2. The vehicle roof support assembly as defined in claim 1 wherein the first hollow support member and the second hollow support member are operatively configured to accommodate a wiring harness and a grommet between the first hollow support member and the second hollow support member, the wiring harness and grommet being affixed to a body side inner panel.

3. The vehicle roof support assembly as defined in claim 1 wherein the first and second hollow support members each having an upper end, the upper end of each of the first hollow support member and the second hollow support member is compressed together and is assembled to an outer surface and an upper surface of the roof rail.

4. The vehicle roof support assembly as defined in claim 1 wherein the tubular lower area terminates in a compressed attachment flange that includes only an inner wall and an outer wall and that is assembled to an outer surface of the rocker panel.

5. The vehicle roof support assembly of claim 2 wherein the rocker attachment flange extends around to the rocker panel.

6. The vehicle roof support assembly of claim 5 wherein the rocker attachment flange is spot welded to the rocker panel.

7. The vehicle roof support assembly as defined in claim 1 wherein each tubular upper section of the first and second hollow support members are coupled to the roof rail via a b-pillar bracket.
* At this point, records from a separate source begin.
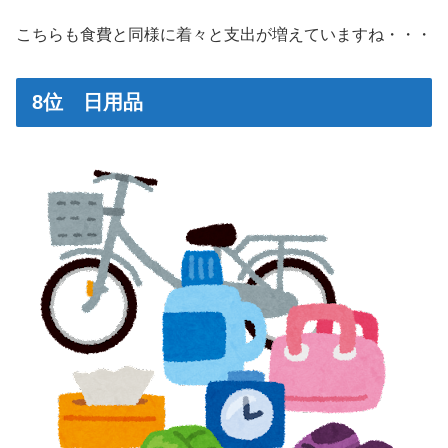
こちらも食費と同様に着々と支出が増えていますね・・・
8位 日用品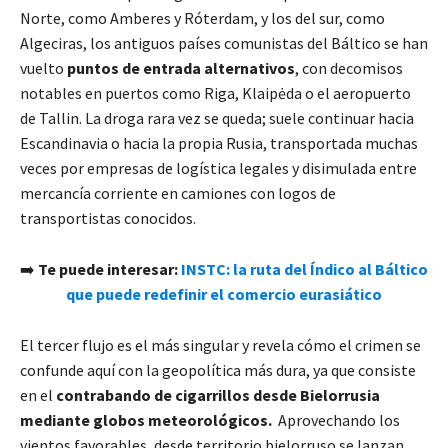
Norte, como Amberes y Róterdam, y los del sur, como
Algeciras, los antiguos países comunistas del Báltico se han
vuelto
puntos de entrada alternativos
, con decomisos
notables en puertos como Riga, Klaipėda o el aeropuerto
de Tallin. La droga rara vez se queda; suele continuar hacia
Escandinavia o hacia la propia Rusia, transportada muchas
veces por empresas de logística legales y disimulada entre
mercancía corriente en camiones con logos de
transportistas conocidos.
➡️
Te puede interesar:
INSTC: la ruta del Índico al Báltico
que puede redefinir el comercio eurasiático
El tercer flujo es el más singular y revela cómo el crimen se
confunde aquí con la geopolítica más dura, ya que consiste
en el
contrabando de cigarrillos desde Bielorrusia
mediante globos meteorológicos.
Aprovechando los
vientos favorables, desde territorio bielorruso se lanzan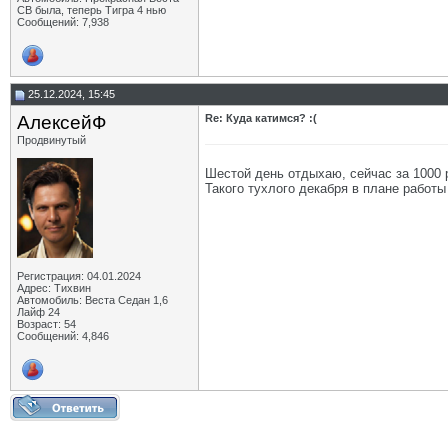
СВ была, теперь Тигра 4 нью
Сообщений: 7,938
25.12.2024, 15:45
АлексейФ
Re: Куда катимся? :(
Продвинутый
Шестой день отдыхаю, сейчас за 1000 р
Такого тухлого декабря в плане работы
Регистрация: 04.01.2024
Адрес: Тихвин
Автомобиль: Веста Седан 1,6
Лайф 24
Возраст: 54
Сообщений: 4,846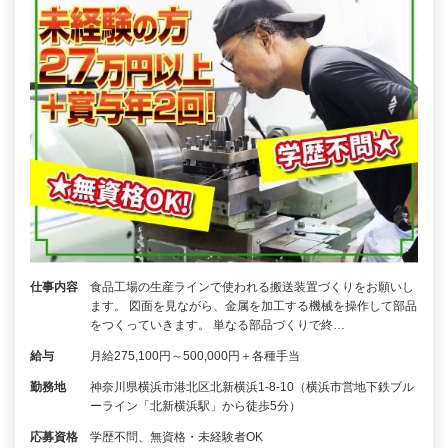
仕事内容
食品工場の生産ラインで使われる搬送装置づくりをお願いし
ます。 図面を見ながら、金属を加工する機械を操作して部品
をつくっていきます。 単なる部品づくりで終…
給与
月給275,100円～500,000円＋各種手当
勤務地
神奈川県横浜市港北区北新横浜1-8-10（横浜市営地下鉄ブル
ーライン「北新横浜駅」から徒歩5分）
応募資格
学歴不問、無資格・未経験者OK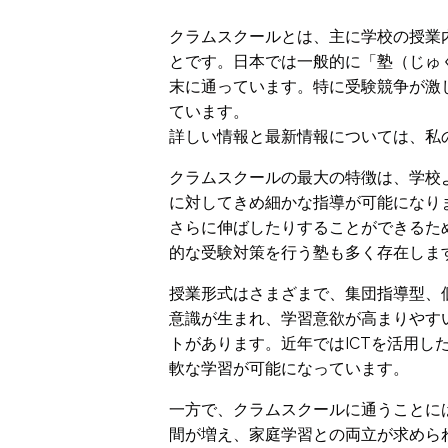
クラムスクールとは、主に学校の授業
とです。日本では一般的に「塾（じゅ
末に通っています。特に受験競争が激
ています。
詳しい情報と最新情報については、私
クラムスクールの最大の特徴は、学校
に対してきめ細かな指導が可能になり
さらに伸ばしたりすることができるた
的な受験対策を行う塾も多く存在しま
授業形式はさまざまで、集団指導型、
意識が生まれ、学習意欲が高まりやす
トがあります。近年ではICTを活用
軟な学習が可能になっています。
一方で、クラムスクールに通うことに
間が増え、家庭学習との両立が求めら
8. The vehicle roof support assembly as defined in claim 3 wherein the compressed upper ends of the first hollow support member and the second hollow support member define a rail attachment flange that includes only an inner wall and an outer wall, the rail attachment flange being assembled to an outer surface of the roof rail.
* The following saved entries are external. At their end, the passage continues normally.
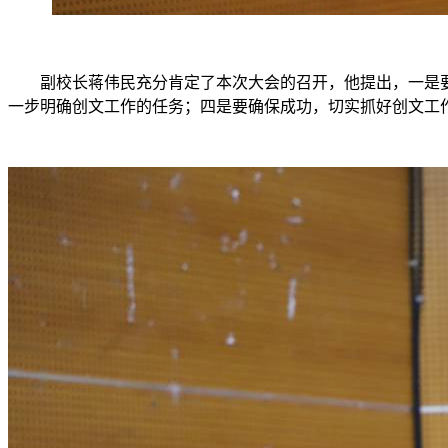
副校长蒋伟民充分肯定了本次大会的召开，他提出，一是
一步明确创文工作的任务；四是要确保成功，切实抓好创文工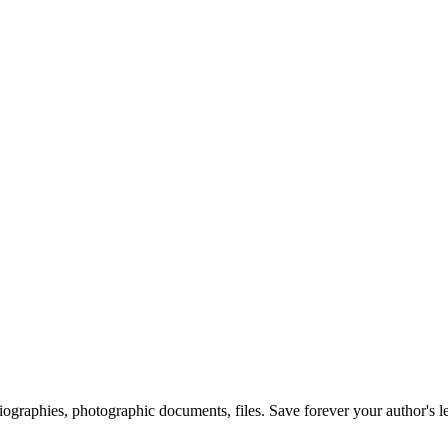
 biographies, photographic documents, files. Save forever your author's l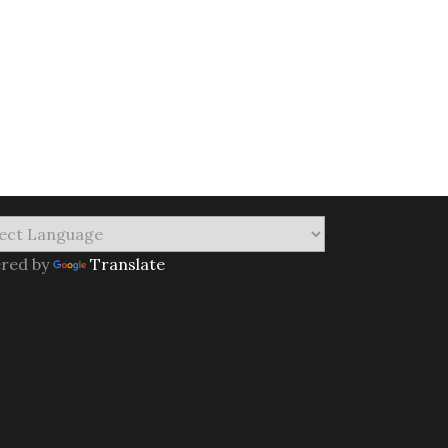
red by
Translate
9. The vehicle roof support assembly of claim 8 wherein the compressed rail attachment flange is spot welded to the roof rail.

10. The vehicle roof support assembly of claim 1 further comprising a side reinforcement bracket affixed to the first hollow support member and the second hollow support member.

11. The vehicle roof support assembly of claim 10 further comprising a rocker reinforcement operatively configured to couple the first hollow support member and the second hollow support member to the rocker.

12. The vehicle roof support assembly of claim 1 wherein the first and second hollow support members are welded to one another at the upper section of each the first and second hollow support members.